The Supreme Court's rulings in favor of same-sex marriage Wednesday were greeted with excitement by polygamists across the country, who viewed the gay rights victory as a crucial step toward the country's inevitable acceptance of plural marriage.

Anne Wilde, a vocal advocate for polygamist rights who practiced the lifestyle herself until her husband died in 2003, praised the court's decision as a sign that society's stringent attachment to traditional "family values" is evolving.

"I was very glad... The nuclear family, with a dad and a mom and two or three kids, is not the majority anymore," said Wilde. "Now it's grandparents taking care of kids, single parents, gay parents. I think people are more and more understanding that as consenting adults, we should be able to raise a family however we choose."

"We're very happy with it," said Joe Darger, a Utah-based polygamist who has three wives. "I think [the court] has taken a step in correcting some inequality, and that's certainly something that's going to trickle down and impact us."
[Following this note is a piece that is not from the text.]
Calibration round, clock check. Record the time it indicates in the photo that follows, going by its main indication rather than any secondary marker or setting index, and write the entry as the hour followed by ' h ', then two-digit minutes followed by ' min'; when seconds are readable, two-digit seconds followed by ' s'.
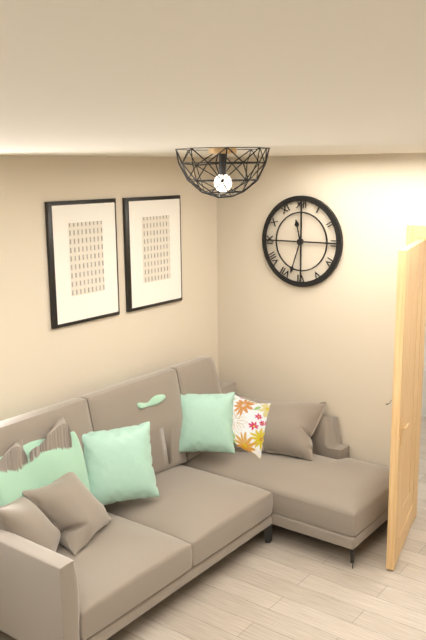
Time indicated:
11 h 33 min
Noting that the court found the Defense of Marriage Act unconstitutional because the law denied marriage rights to a specific class of people, Darger said, "Our very existence has been classified as criminal... and I think the government needs to now recognize that we have a right to live free as much as anyone else."

Gay rights advocates have long sought to distance themselves from polygamists in order to undermine social conservatives' slippery-slope argument, as articulated on Twitter Wednesday by talk radio host Bryan Fischer: "The DOMA ruling has now made the normalization of polygamy, pedophilia, incest and bestiality inevitable. Matter of time."
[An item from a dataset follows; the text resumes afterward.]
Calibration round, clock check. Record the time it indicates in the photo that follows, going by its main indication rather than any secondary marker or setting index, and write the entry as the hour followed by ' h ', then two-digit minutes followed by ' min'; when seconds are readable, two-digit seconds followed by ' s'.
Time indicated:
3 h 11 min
But polygamists in the United States, where bigamy is a crime, have taken cues from the marriage equality movement, and the few public champions of the lifestyle have deliberately positioned themselves as libertarian-minded gay rights advocates as well. Following gay rights activists' lead, polygamist families — like the Browns, with their TLC reality show Sister Wives, and the Dargers, who came out with a book last year — have come forward to convince the American public that their lifestyle can be wholesome and normal.

The key difference in their missions, Wilde said, is that "gays want legal marriage and polygamists don't" — they just want their lifestyle to be decriminalized.
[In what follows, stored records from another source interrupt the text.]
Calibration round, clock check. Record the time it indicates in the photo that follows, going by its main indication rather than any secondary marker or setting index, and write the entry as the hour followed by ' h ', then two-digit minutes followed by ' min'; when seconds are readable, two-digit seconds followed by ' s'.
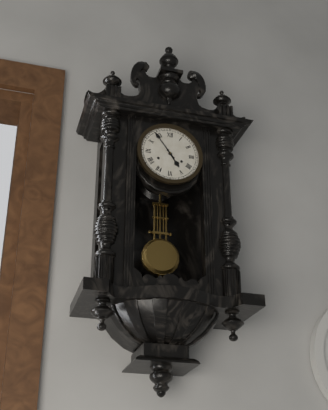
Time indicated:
4 h 54 min
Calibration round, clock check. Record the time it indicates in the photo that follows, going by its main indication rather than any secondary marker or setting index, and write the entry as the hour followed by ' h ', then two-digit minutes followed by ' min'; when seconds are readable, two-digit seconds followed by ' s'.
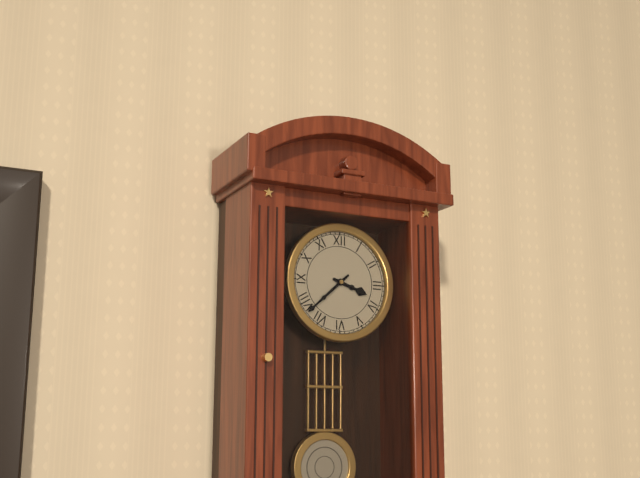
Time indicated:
3 h 38 min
"If you legalize plural marriage, that means the government is going to control certain aspects of it," Wilde reasoned. "They might say, you have to make so much money, you can't have any more than four like it says in the Koran."

Still, she said the court's decision would only help polygamists' cause.

"I'm not a fortune-teller, but it seems like if more people are accepting of gay marriage, it would follow that polygamist marriage wouldn't be criticized quite so much."

But some polygamists were trying to temper their enthusiasm Wednesday.

"I do see this as a positive step toward recognizing the civil rights of the plural culture to make their lifestyle choices without being branded as criminals," said Marlyne Hammon, a practicing polygamist. "We are still in the trenches facing the reality of stubborn, unjust laws, so we are cautious about breaking out the champagne just yet."